Retour en France pour l’ultime étape de notre découverte de la photographie Suisse, avec les Rencontres d’Arles, rendez-vous très attendu qui débute aujourd’hui et se poursuit jusqu’au 23 septembre. Car pour la 4e année, la Suisse est partenaire de ces Rencontres dont le directeur, Sam Stourdzé, dirigeait auparavant le musée de l’Élysée, à Lausanne. L’influence se ressent. Ainsi la Suisse compte bien montrer son dynamisme à travers ses institutions, ses écoles, ses festivals, ses éditeurs et son espace d’échanges, le Nonante-neuf. Mais surtout à travers la place de choix réservée à ses photographes.
Dans notre numéro d’été, nous évoquions l’exposition Sidelines qui propose de redécouvrir les œuvres et le parcours de Robert Frank. Les Rencontres seront aussi l’occasion d’admirer Les Pyramides imaginaires de René Burri. Notons aussi la présence en force de la jeune génération. Avec, en premier lieu, H+, la série de Matthieu Gafsou sur le transhumanisme. Il y a Le Projet Auroville, installation multimédia immersive proposée par le duo Christoph Draeger et Heidrun Holzfeind. Et aussi Corbeau d’Anne Golaz à travers lequel la photographe aborde le thème de l’héritage familial. Le Genevois Lucas Olivet, de son côté, nous embarquera en Pologne avec Kopiec Bonawentura. Si Gregor Sailer n’est pas suisse, son exposition Village Potemkine, coproduite par le CPG, retient notre attention. Le travail de l’Autrichien s’articule autour des façades architecturales en trompe-l’œil qu’il documente des États-Unis à la Chine afin de révéler leur caractère parfois politique, résolument artificiel et absurde.
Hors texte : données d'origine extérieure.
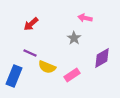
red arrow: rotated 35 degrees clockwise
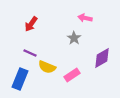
red arrow: rotated 14 degrees counterclockwise
blue rectangle: moved 6 px right, 3 px down
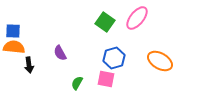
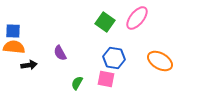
blue hexagon: rotated 25 degrees clockwise
black arrow: rotated 91 degrees counterclockwise
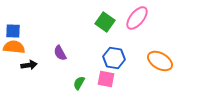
green semicircle: moved 2 px right
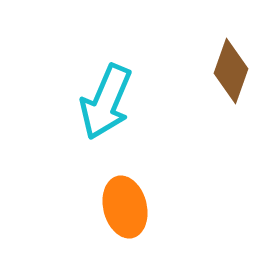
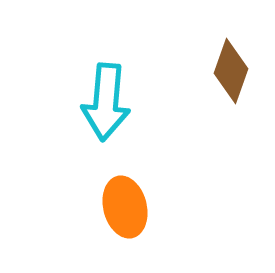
cyan arrow: rotated 18 degrees counterclockwise
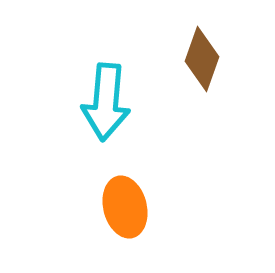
brown diamond: moved 29 px left, 12 px up
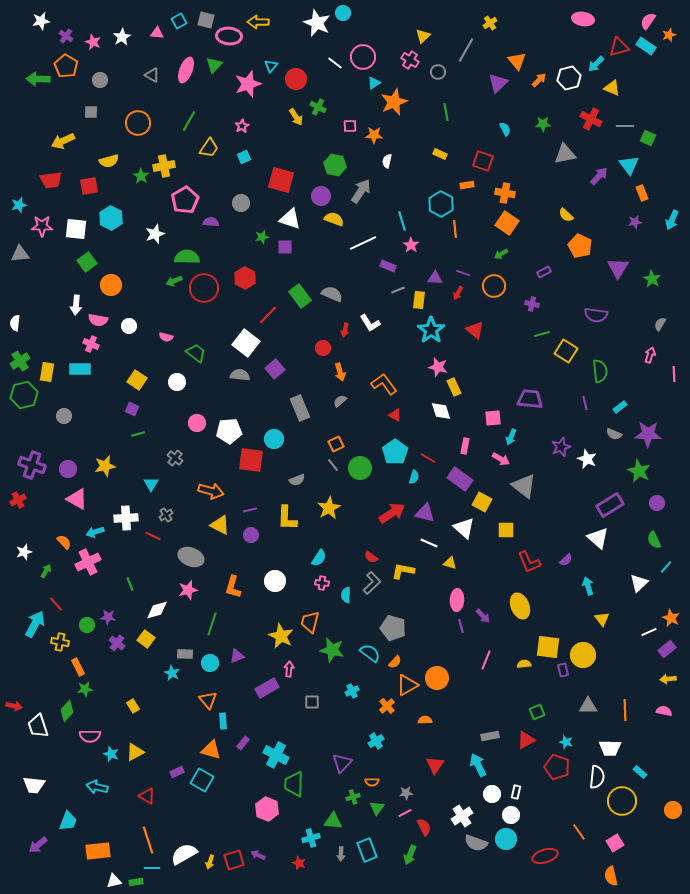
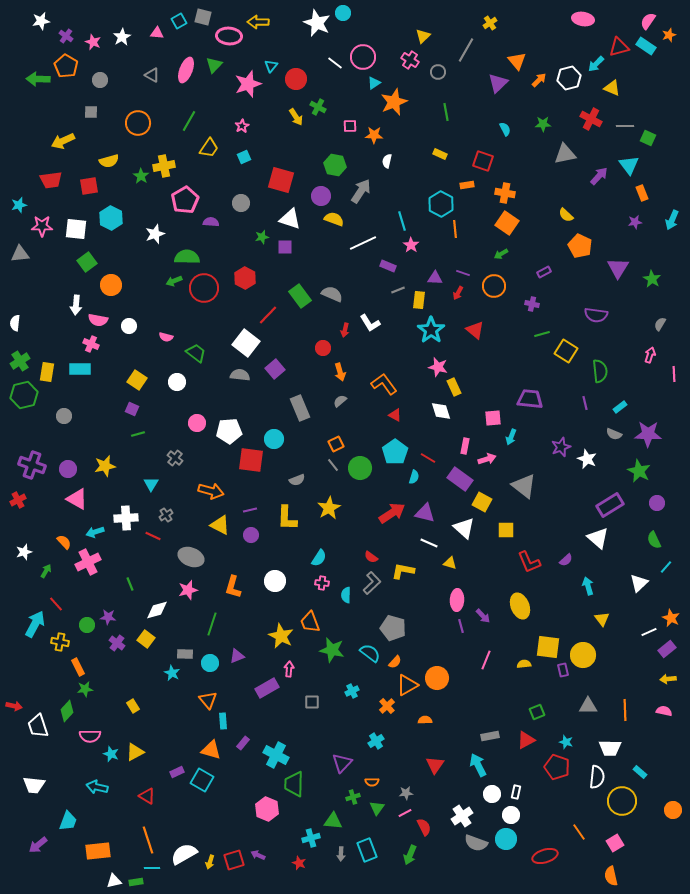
gray square at (206, 20): moved 3 px left, 3 px up
pink arrow at (501, 459): moved 14 px left; rotated 48 degrees counterclockwise
orange trapezoid at (310, 622): rotated 35 degrees counterclockwise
Avez-vous tout noté ? Votre agenda est-il désormais complet ? Quand on vous dit que la Suisse en a dans le boîtier !
Mooty, série Corbeau, 2004-2017 © Anne Golaz, avec l’aimable autorisation de la Galerie C.
La bioluminescence chez la méduse Aequorea victoria, Fribourg, 30 mars 2017. © Matthieu Gafsou, avec l’aimable autorisation de l’artiste, de Galerie C et de MAPS.
Carson City VI / Vårgårda, Suède, 2016, © Gregor Sailer, avec l’aimable autorisation de l’artiste.